On Thu, Jun 28, 2012 at 1:21 PM, Timo Sirainen <tss@iki.fi> wrote:
On 28.6.2012, at 20.14, Timo Sirainen wrote:
"An upshot of the way alternate storage works is that any given storage file (mailboxes/<folder>/dbox-Mails/u.* (sdbox) or storage/m.* (mdbox)) can only appear *either* in the primary storage area *or* the alternate storage area but not both — if the corresponding file appears in both areas then there is an inconsistency."
Whoever wrote that wasn't exactly correct (or clear). There's no problem having the same file in both primary and alt storage. Only if the files are different there's a problem, but that shouldn't happen..
Hmm. Although looking at the mdbox index rebuilding code:
/* duplicate file. either readdir() returned it twice (unlikely) or it exists in both alt and primary storage. to make sure we don't lose any mails from either of the files, give this file a new ID and rename it. */
It probably shouldn't be doing that. sdbox isn't doing that:
/* we were supposed to open the file in alt storage, but it exists in primary storage as well. skip it to avoid
adding it twice. */
That's probably due to the different structures they use. sdbox can safely use either because each email message has a unique filename, and if it exists in both places it doesn't matter.
mdbox though is different, multiple messages are stored in a single file. The index indicates in which file each message is located. When the data is moved to alt storage, the filename can change in which case the index is updated. IE: Primary/Msg06282012 -- contains Msg007, Msg008, Msg009 Primary/Msg06272012 -- contains Msg004, Msg005, Msg006 Primary/Msg06262012 -- contains Msg001, Msg002, Msg003
along comes archiving and the new format is: Primary/Msg06292012 -- contains Msg010, Msg011, Msg012 Primary/Msg06282012 -- contains Msg007, Msg009 Primary/Msg06272012 -- contains Msg004, Msg006 Primary/Msg06262012 -- contains Msg003 Alt/Msg06292012 00 contains Msg001, Msg002, Msg005, Msg008
Since the archive rules can be based on a lot of different scenarios[and a message can even be archived from the command line], the filenames between Primary and Alternate are not the same - and in fact the same filename in each place could have different messages. For example: if messages are archived when a user sets an imap flag on them.
So with the way it's written now, it's not possible to have a simple fallback by filename.

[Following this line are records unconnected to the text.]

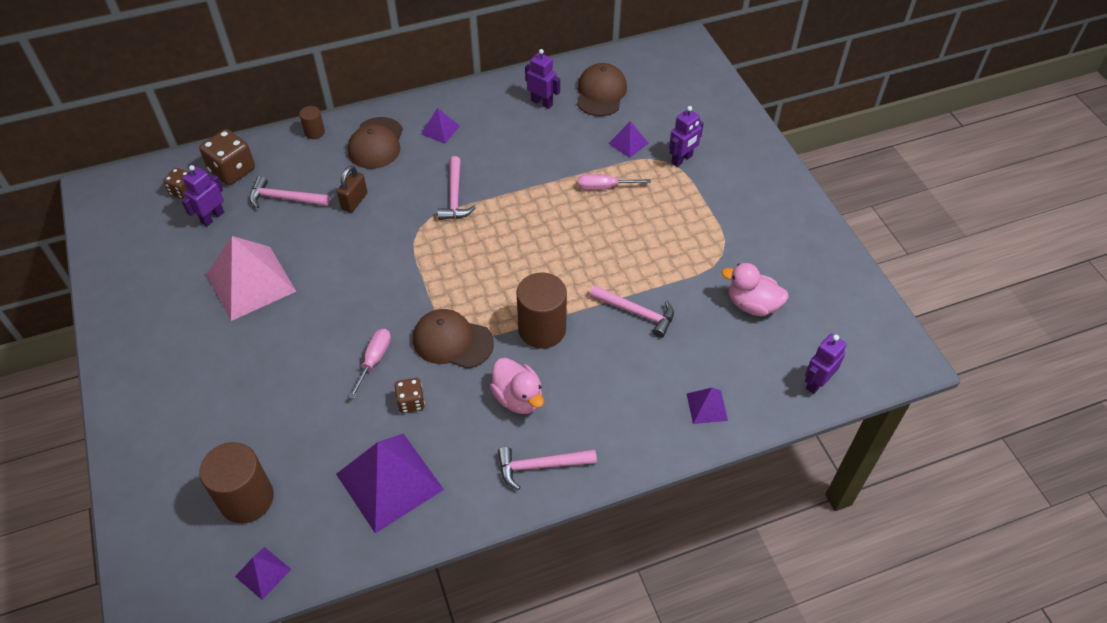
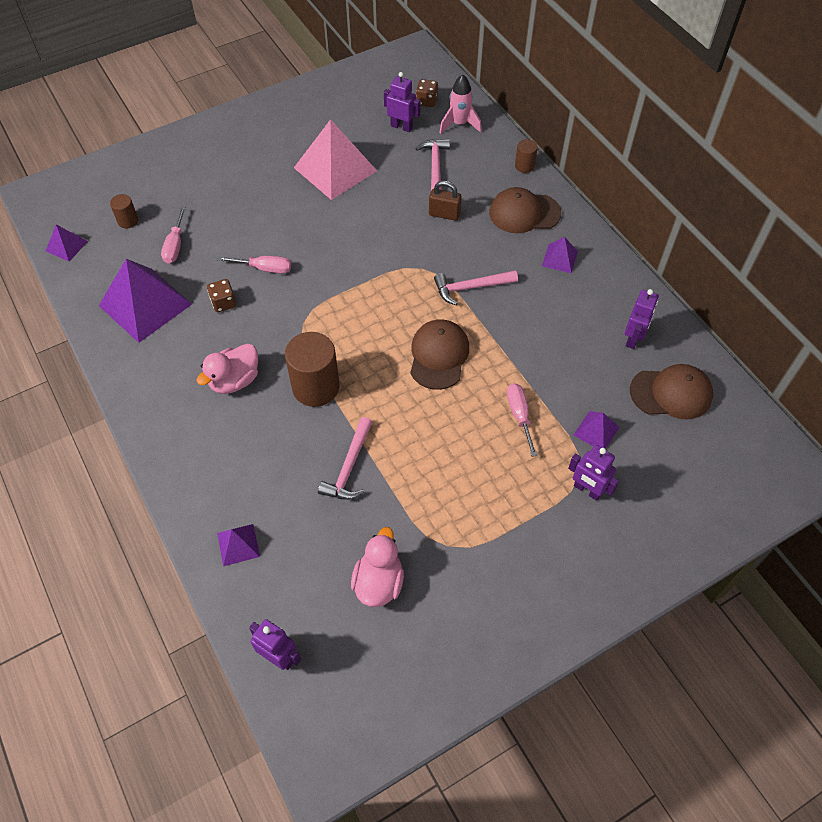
camera: 80 degrees right, 5 degrees up
brown dice [199,129,255,185] -> pink rocket [439,74,482,134]
brown cylinder [199,442,274,523] -> brown cylinder [110,194,138,228], size x0.49
brown cap [413,309,494,369] -> brown cap moved to [410,320,469,390]
pink hammer [498,447,597,490] -> none
none -> pink screwdriver [161,206,186,264]

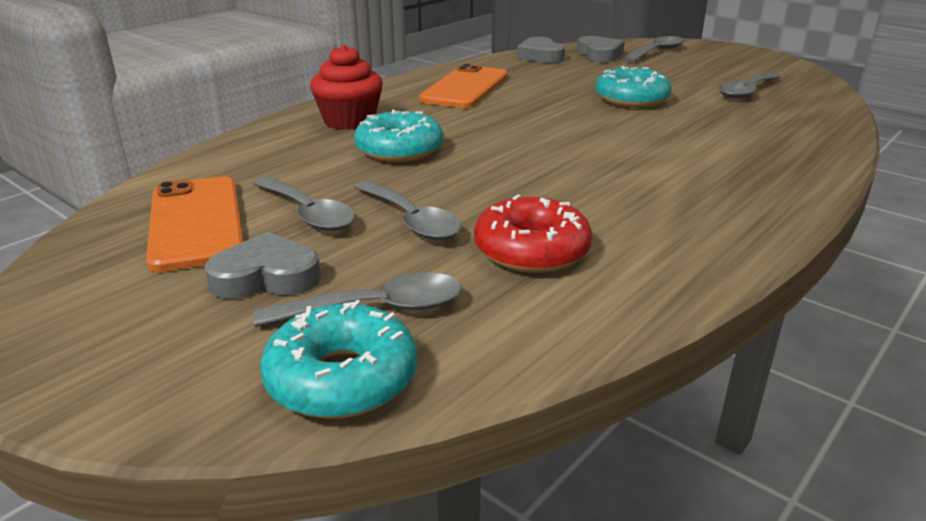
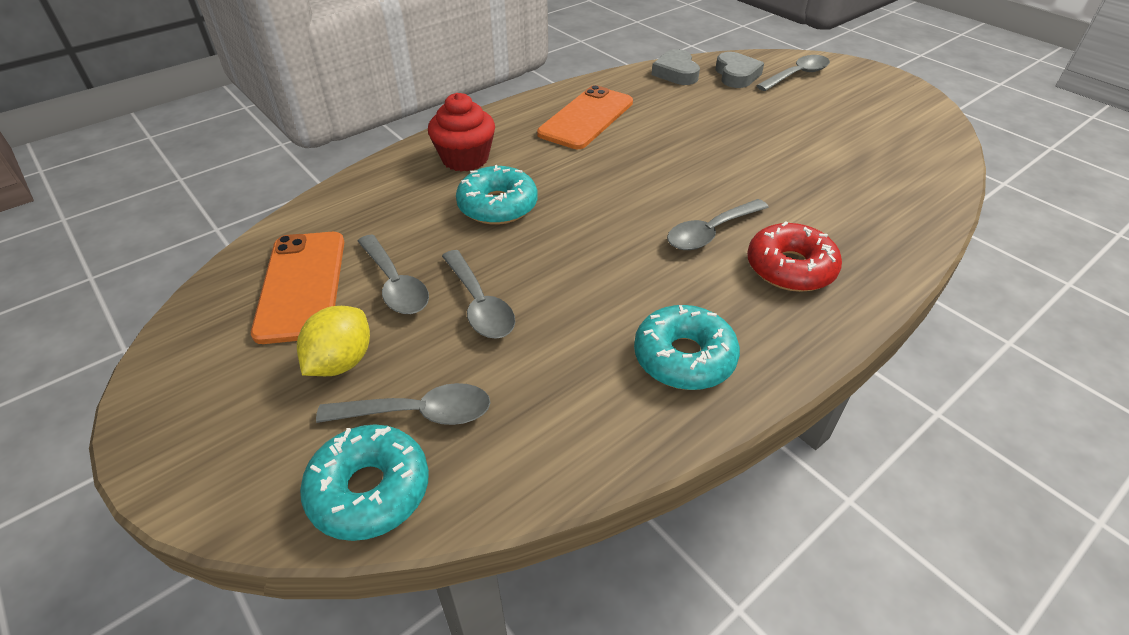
camera: 10 degrees right, 15 degrees up
grey heart [205,232,321,299] -> yellow lemon [297,306,370,376]
red donut [474,195,592,273] -> red donut moved to [747,221,842,292]
turquoise donut [595,66,671,108] -> turquoise donut moved to [634,305,740,390]
grey spoon [718,73,781,99] -> grey spoon moved to [667,199,769,250]

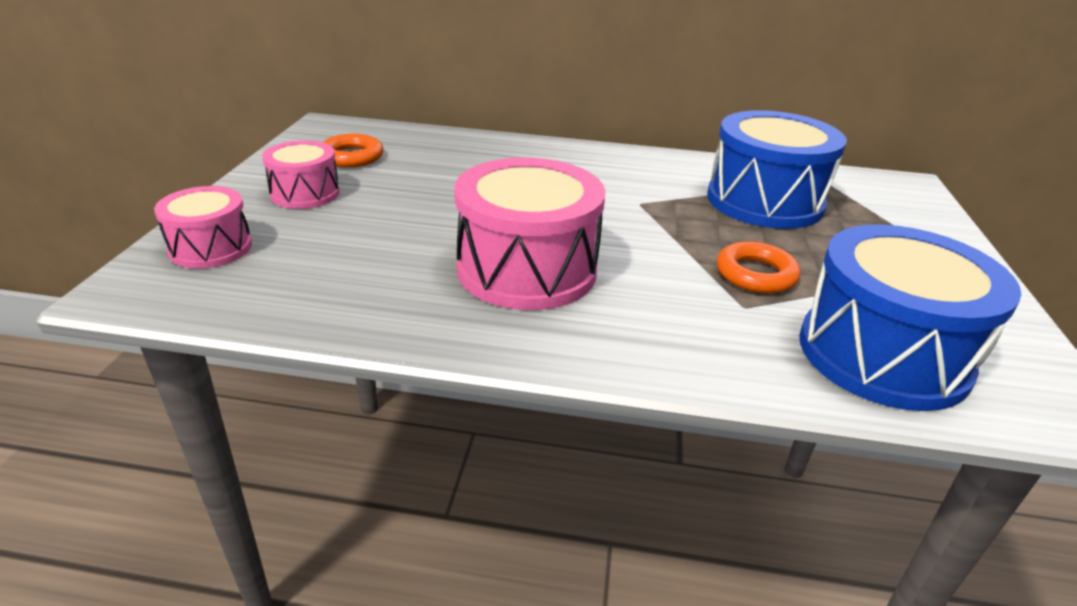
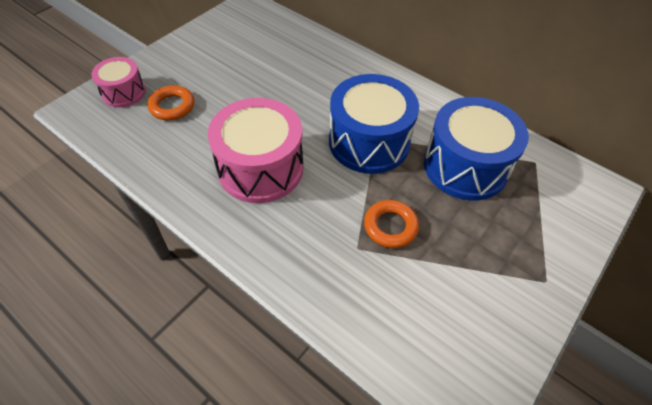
camera: 30 degrees right, 20 degrees up
pink drum [262,140,340,209] -> none
orange ring [323,134,383,167] -> orange ring moved to [147,85,194,120]
blue drum [799,224,1022,411] -> blue drum moved to [329,74,419,174]

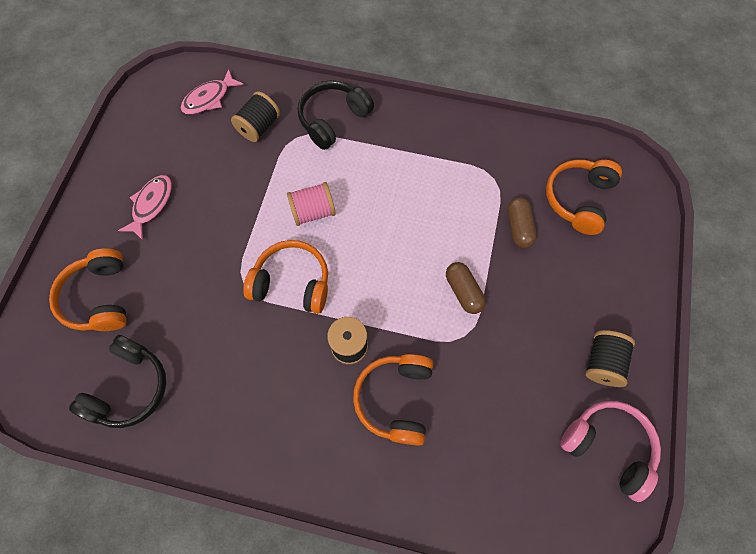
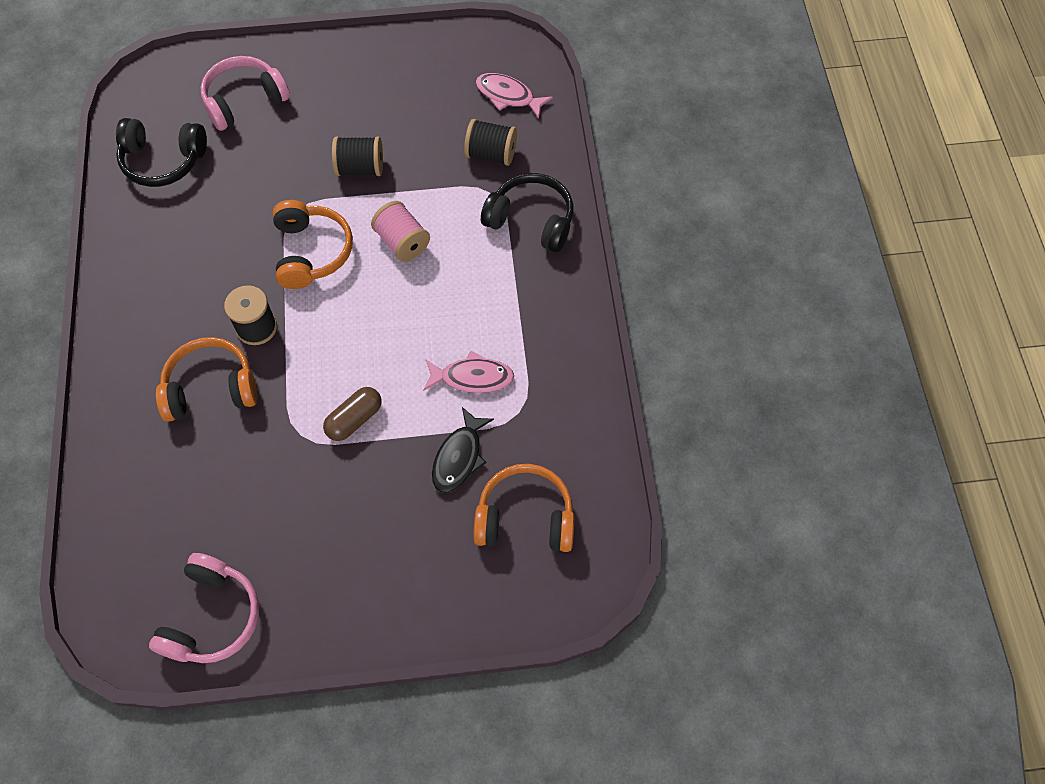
camera: 70 degrees right, 5 degrees down
orange headphones [49,248,127,331] -> pink headphones [201,56,290,131]
pink fish [118,175,172,240] -> pink fish moved to [423,351,514,393]
brown capsule [507,197,537,248] -> black fish [432,407,494,493]
black spool [585,330,635,387] -> black spool moved to [332,137,383,176]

It would be possible if the naming convention was strictly enforced, ie after archiving you have: Primary/Msg06292012 -- contains Msg010, Msg011, Msg012 Primary/Msg06282012 -- contains Msg007, Msg009 Primary/Msg06272012 -- contains Msg004, Msg006 Primary/Msg06262012 -- contains Msg003 Alt/Msg06282012 -- contains Msg008 Alt/Msg06272012 -- contains Msg005 Alt/Msg06262012 -- contains Msg001, Msg002
Now the index can simply say what file a message is in and doesn't have to specify primary or secondary, and the primary file with that name can be checked first, and then if it is not there check the alternate.